▶ INSTRUCTIONS TO FOLLOW
When you output the entries, begin with the first line and end with the line containing "Несмотря на распространенное", keeping each line exactly as it is.

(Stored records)
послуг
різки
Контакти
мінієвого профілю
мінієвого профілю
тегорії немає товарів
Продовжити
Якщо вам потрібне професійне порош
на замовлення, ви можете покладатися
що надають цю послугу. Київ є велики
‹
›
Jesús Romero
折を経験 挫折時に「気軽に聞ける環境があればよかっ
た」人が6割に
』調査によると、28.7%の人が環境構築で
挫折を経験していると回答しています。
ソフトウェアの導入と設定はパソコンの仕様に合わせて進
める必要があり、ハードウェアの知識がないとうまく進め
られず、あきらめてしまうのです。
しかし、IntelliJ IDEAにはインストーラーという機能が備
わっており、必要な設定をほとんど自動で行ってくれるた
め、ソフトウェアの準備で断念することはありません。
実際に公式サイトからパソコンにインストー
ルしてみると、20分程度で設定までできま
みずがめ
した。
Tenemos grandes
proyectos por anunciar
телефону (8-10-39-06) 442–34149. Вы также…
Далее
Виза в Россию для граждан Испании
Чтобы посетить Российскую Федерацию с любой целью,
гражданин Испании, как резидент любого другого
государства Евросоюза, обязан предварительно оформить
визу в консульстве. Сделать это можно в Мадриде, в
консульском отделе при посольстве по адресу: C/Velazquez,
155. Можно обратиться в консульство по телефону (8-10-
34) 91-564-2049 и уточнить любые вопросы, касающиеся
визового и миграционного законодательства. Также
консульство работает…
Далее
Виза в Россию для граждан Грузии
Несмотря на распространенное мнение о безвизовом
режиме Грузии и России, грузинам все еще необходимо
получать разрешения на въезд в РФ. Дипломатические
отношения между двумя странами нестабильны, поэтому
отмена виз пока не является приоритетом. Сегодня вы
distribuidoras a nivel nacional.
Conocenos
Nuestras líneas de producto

▶ RESULT BELOW
послуг
різки
Контакти
мінієвого профілю
мінієвого профілю
тегорії немає товарів
Продовжити
Якщо вам потрібне професійне порош
на замовлення, ви можете покладатися
що надають цю послугу. Київ є велики
‹
›
Jesús Romero
折を経験 挫折時に「気軽に聞ける環境があればよかっ
た」人が6割に
』調査によると、28.7%の人が環境構築で
挫折を経験していると回答しています。
ソフトウェアの導入と設定はパソコンの仕様に合わせて進
める必要があり、ハードウェアの知識がないとうまく進め
られず、あきらめてしまうのです。
しかし、IntelliJ IDEAにはインストーラーという機能が備
わっており、必要な設定をほとんど自動で行ってくれるた
め、ソフトウェアの準備で断念することはありません。
実際に公式サイトからパソコンにインストー
ルしてみると、20分程度で設定までできま
みずがめ
した。
Tenemos grandes
proyectos por anunciar
телефону (8-10-39-06) 442–34149. Вы также…
Далее
Виза в Россию для граждан Испании
Чтобы посетить Российскую Федерацию с любой целью,
гражданин Испании, как резидент любого другого
государства Евросоюза, обязан предварительно оформить
визу в консульстве. Сделать это можно в Мадриде, в
консульском отделе при посольстве по адресу: C/Velazquez,
155. Можно обратиться в консульство по телефону (8-10-
34) 91-564-2049 и уточнить любые вопросы, касающиеся
визового и миграционного законодательства. Также
консульство работает…
Далее
Виза в Россию для граждан Грузии
Несмотря на распространенное мнение о безвизовом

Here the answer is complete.